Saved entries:

== == ==

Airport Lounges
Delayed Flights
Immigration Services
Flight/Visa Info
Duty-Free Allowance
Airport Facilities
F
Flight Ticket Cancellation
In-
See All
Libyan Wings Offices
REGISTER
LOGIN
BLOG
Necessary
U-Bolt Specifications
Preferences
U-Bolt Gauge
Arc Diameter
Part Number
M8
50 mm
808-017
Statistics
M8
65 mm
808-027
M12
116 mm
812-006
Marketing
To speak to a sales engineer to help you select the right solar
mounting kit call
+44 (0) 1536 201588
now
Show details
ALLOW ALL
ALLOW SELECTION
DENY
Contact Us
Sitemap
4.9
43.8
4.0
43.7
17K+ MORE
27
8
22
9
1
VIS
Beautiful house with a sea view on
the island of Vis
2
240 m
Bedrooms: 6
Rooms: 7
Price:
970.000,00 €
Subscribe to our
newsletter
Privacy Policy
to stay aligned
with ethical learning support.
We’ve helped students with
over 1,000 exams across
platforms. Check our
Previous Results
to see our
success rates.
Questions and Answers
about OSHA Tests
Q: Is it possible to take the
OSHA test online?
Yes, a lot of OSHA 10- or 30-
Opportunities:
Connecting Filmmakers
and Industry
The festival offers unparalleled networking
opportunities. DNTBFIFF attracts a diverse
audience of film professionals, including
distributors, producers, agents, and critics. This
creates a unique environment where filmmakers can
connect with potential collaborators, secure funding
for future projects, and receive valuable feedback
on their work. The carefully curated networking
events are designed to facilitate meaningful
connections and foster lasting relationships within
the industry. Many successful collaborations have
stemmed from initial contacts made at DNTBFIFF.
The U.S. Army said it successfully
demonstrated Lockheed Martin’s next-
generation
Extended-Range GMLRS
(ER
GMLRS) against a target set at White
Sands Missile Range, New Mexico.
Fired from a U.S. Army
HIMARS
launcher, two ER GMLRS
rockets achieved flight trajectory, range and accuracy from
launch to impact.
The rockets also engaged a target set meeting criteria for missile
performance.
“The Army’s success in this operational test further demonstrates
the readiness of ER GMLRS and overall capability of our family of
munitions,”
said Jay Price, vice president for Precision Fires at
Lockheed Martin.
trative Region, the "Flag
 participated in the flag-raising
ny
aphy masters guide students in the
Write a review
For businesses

== == ==

• _ACTIVITY_:
Print every line above verbatim, keeping the original order.

• _PROBLEM SOLUTION_:
Airport Lounges
Delayed Flights
Immigration Services
Flight/Visa Info
Duty-Free Allowance
Airport Facilities
F
Flight Ticket Cancellation
In-
See All
Libyan Wings Offices
REGISTER
LOGIN
BLOG
Necessary
U-Bolt Specifications
Preferences
U-Bolt Gauge
Arc Diameter
Part Number
M8
50 mm
808-017
Statistics
M8
65 mm
808-027
M12
116 mm
812-006
Marketing
To speak to a sales engineer to help you select the right solar
mounting kit call
+44 (0) 1536 201588
now
Show details
ALLOW ALL
ALLOW SELECTION
DENY
Contact Us
Sitemap
4.9
43.8
4.0
43.7
17K+ MORE
27
8
22
9
1
VIS
Beautiful house with a sea view on
the island of Vis
2
240 m
Bedrooms: 6
Rooms: 7
Price:
970.000,00 €
Subscribe to our
newsletter
Privacy Policy
to stay aligned
with ethical learning support.
We’ve helped students with
over 1,000 exams across
platforms. Check our
Previous Results
to see our
success rates.
Questions and Answers
about OSHA Tests
Q: Is it possible to take the
OSHA test online?
Yes, a lot of OSHA 10- or 30-
Opportunities:
Connecting Filmmakers
and Industry
The festival offers unparalleled networking
opportunities. DNTBFIFF attracts a diverse
audience of film professionals, including
distributors, producers, agents, and critics. This
creates a unique environment where filmmakers can
connect with potential collaborators, secure funding
for future projects, and receive valuable feedback
on their work. The carefully curated networking
events are designed to facilitate meaningful
connections and foster lasting relationships within
the industry. Many successful collaborations have
stemmed from initial contacts made at DNTBFIFF.
The U.S. Army said it successfully
demonstrated Lockheed Martin’s next-
generation
Extended-Range GMLRS
(ER
GMLRS) against a target set at White
Sands Missile Range, New Mexico.
Fired from a U.S. Army
HIMARS
launcher, two ER GMLRS
rockets achieved flight trajectory, range and accuracy from
launch to impact.
The rockets also engaged a target set meeting criteria for missile
performance.
“The Army’s success in this operational test further demonstrates
the readiness of ER GMLRS and overall capability of our family of
munitions,”
said Jay Price, vice president for Precision Fires at
Lockheed Martin.
trative Region, the "Flag
 participated in the flag-raising
ny
aphy masters guide students in the
Write a review
For businesses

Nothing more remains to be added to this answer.